TASKS FOR THIS EXERCISE.
1: Decide whether each statement agrees with the excerpt on alternative management of complex objects, answering yes or no and quoting the deciding words of the excerpt. (a) The method proposed in [6] considers protecting data from insider attacks. (b) Static models are built on the mathematical apparatus of Petri nets. (c) Static models are the ones that allow analyzing how situations develop over time.
2: Extend the excerpt on alternative management of complex objects, picking up after its final sentence.

══ ARTICLE

In [6] the authors proposed a method of strategic decision-making in management of technological
complexes of continuous type in various industries (food, chemical, oil refining). However, the
possibilities of data protection from insider attacks are not considered [7].
Therefore, at the present stage of information technology development in the management of
complex organizational and technological objects, it is raised a critical problem of developing the
comprehensive technology that would provide comprehensive information capabilities. Namely, to
perform the functions of current information collection, processing and analysis, to present a wide range
of opportunities for protecting the operational and strategic data, as well as for defining rational
trajectories in crisis conditions under rapidly changing circumstances.
3. The Aim and the Objectives of the Research
The aim of the work is developing a comprehensive technology for alternative management of
complex organizational and technological objects in the conditions of cyber threats on the basis of
combined application of grapho-analytical methods and the steganographic protection method of the
proprietary data from insider attacks.
For achieving the aim, the following main tasks have been set:
to build a simulation model of the system for alternative management of complex
organizational and technological objects based on the mathematical apparatus of Petri nets;
to substantiate and to investigate the steganographic method of classified proprietary data
protection from threats of insider attacks in the system for alternative management of complex
organizational and technological objects.
4. Methods for Researching the Alternative Management of Complex
Organizational and Technological Objects in Cyber Threat Conditions
Alternative management of complex organizational and technological objects is based on integrating
the tasks of strategic and operational management [6], which are considered in two aspects: using
methods of building static models and dynamic models based on them. At the same time, alternative
management involves implementing a set of targeted actions in a certain sequence, which are
characterized by the efficiency indicators, with the availability of alternative options for the situation's
development. Static models are being built through a scenario-target approach [7], based on the
mathematical apparatus of Petri nets, and cognitive maps [8], which makes it possible to investigate the
influence of one factors on another. Dynamic models allow analyzing scenarios of situations'
development in time. The combination of static and dynamic models provides opportunities to fully
develop and analyze alternatives of management decisions, which is important for the decision-making
person (DMP). And this contributes to the development of appropriate databases and knowledge bases.

════
══ DATASET RECORDS

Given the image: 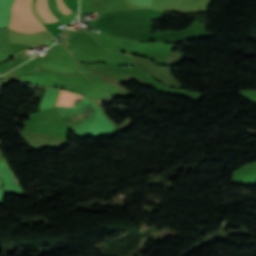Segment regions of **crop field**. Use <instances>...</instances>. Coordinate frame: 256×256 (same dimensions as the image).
<instances>
[{
    "label": "crop field",
    "mask_w": 256,
    "mask_h": 256,
    "mask_svg": "<svg viewBox=\"0 0 256 256\" xmlns=\"http://www.w3.org/2000/svg\"><path fill=\"white\" fill-rule=\"evenodd\" d=\"M20 12L24 18V20L30 25V27L35 31H42L44 28L47 30L45 27H43L40 22L37 24L42 28H40L35 22L38 21L34 14L31 11V0H20ZM19 13V0H15L13 5H12V16L10 20V25L9 27L17 30L18 32H25V33H32L34 32L29 25L24 21ZM43 29V30H44ZM16 31V32H17Z\"/></svg>",
    "instance_id": "crop-field-1"
},
{
    "label": "crop field",
    "mask_w": 256,
    "mask_h": 256,
    "mask_svg": "<svg viewBox=\"0 0 256 256\" xmlns=\"http://www.w3.org/2000/svg\"><path fill=\"white\" fill-rule=\"evenodd\" d=\"M41 0H33L32 8L33 12L36 14V16L39 18V20L42 22V24L48 22L49 20L47 17L43 14L40 7ZM52 7L54 10L58 13V15H62L65 12H69L63 5L62 0H51Z\"/></svg>",
    "instance_id": "crop-field-2"
}]
</instances>
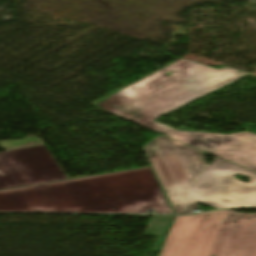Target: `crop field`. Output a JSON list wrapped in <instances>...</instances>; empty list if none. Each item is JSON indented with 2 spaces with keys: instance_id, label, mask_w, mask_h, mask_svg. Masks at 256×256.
Returning <instances> with one entry per match:
<instances>
[{
  "instance_id": "1",
  "label": "crop field",
  "mask_w": 256,
  "mask_h": 256,
  "mask_svg": "<svg viewBox=\"0 0 256 256\" xmlns=\"http://www.w3.org/2000/svg\"><path fill=\"white\" fill-rule=\"evenodd\" d=\"M248 74L181 59L92 105L256 172L254 134L177 131L152 121Z\"/></svg>"
},
{
  "instance_id": "2",
  "label": "crop field",
  "mask_w": 256,
  "mask_h": 256,
  "mask_svg": "<svg viewBox=\"0 0 256 256\" xmlns=\"http://www.w3.org/2000/svg\"><path fill=\"white\" fill-rule=\"evenodd\" d=\"M173 214L150 167L0 191V211Z\"/></svg>"
},
{
  "instance_id": "3",
  "label": "crop field",
  "mask_w": 256,
  "mask_h": 256,
  "mask_svg": "<svg viewBox=\"0 0 256 256\" xmlns=\"http://www.w3.org/2000/svg\"><path fill=\"white\" fill-rule=\"evenodd\" d=\"M256 256V214L176 216L159 256Z\"/></svg>"
},
{
  "instance_id": "4",
  "label": "crop field",
  "mask_w": 256,
  "mask_h": 256,
  "mask_svg": "<svg viewBox=\"0 0 256 256\" xmlns=\"http://www.w3.org/2000/svg\"><path fill=\"white\" fill-rule=\"evenodd\" d=\"M143 148L175 213L198 209L189 189L208 166L202 152L163 135Z\"/></svg>"
},
{
  "instance_id": "5",
  "label": "crop field",
  "mask_w": 256,
  "mask_h": 256,
  "mask_svg": "<svg viewBox=\"0 0 256 256\" xmlns=\"http://www.w3.org/2000/svg\"><path fill=\"white\" fill-rule=\"evenodd\" d=\"M233 175L250 178V183ZM190 190L197 202L217 209L256 207V173L217 157Z\"/></svg>"
},
{
  "instance_id": "6",
  "label": "crop field",
  "mask_w": 256,
  "mask_h": 256,
  "mask_svg": "<svg viewBox=\"0 0 256 256\" xmlns=\"http://www.w3.org/2000/svg\"><path fill=\"white\" fill-rule=\"evenodd\" d=\"M65 179L44 145L0 153V189Z\"/></svg>"
}]
</instances>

════

EXPECTED OUTPUTS.
1:
(a) No: "However, the possibilities of data protection from insider attacks are not considered [7]."
(b) Yes: "Static models are being built through a scenario-target approach [7], based on the mathematical apparatus of Petri nets, and cognitive maps [8]"
(c) No: "Dynamic models allow analyzing scenarios of situations' development in time."

2:
The system for alternative management of organizational and technological objects is a complex
polysystem that includes a subsystem of strategic management as part of the organizational component,
which is influenced by the technological processes operational activities subsystem performance. This
system should provide the effectiveness assessment for implementation of this or that alternative
strategy on the basis of balanced performance indicators. Indicators should reflect the strategic and
operational activities in a comprehensive interaction, identifying and analyzing approaches to strategies'
transformation and the movement of material, information, energy flows. The strategy's implementation
is carried out under the influence of probable negative events and changes in the environment and
circumstances. That is why it is necessary to investigate the impact on each alternative of probable risk
events and predict the expected strategy's effectiveness. In addition, it is necessary to compare it with
the planned one, taking into account the changes arising from the occurrence of probable risk due to
competition factors, political, social, economic, market factors and emerging innovations.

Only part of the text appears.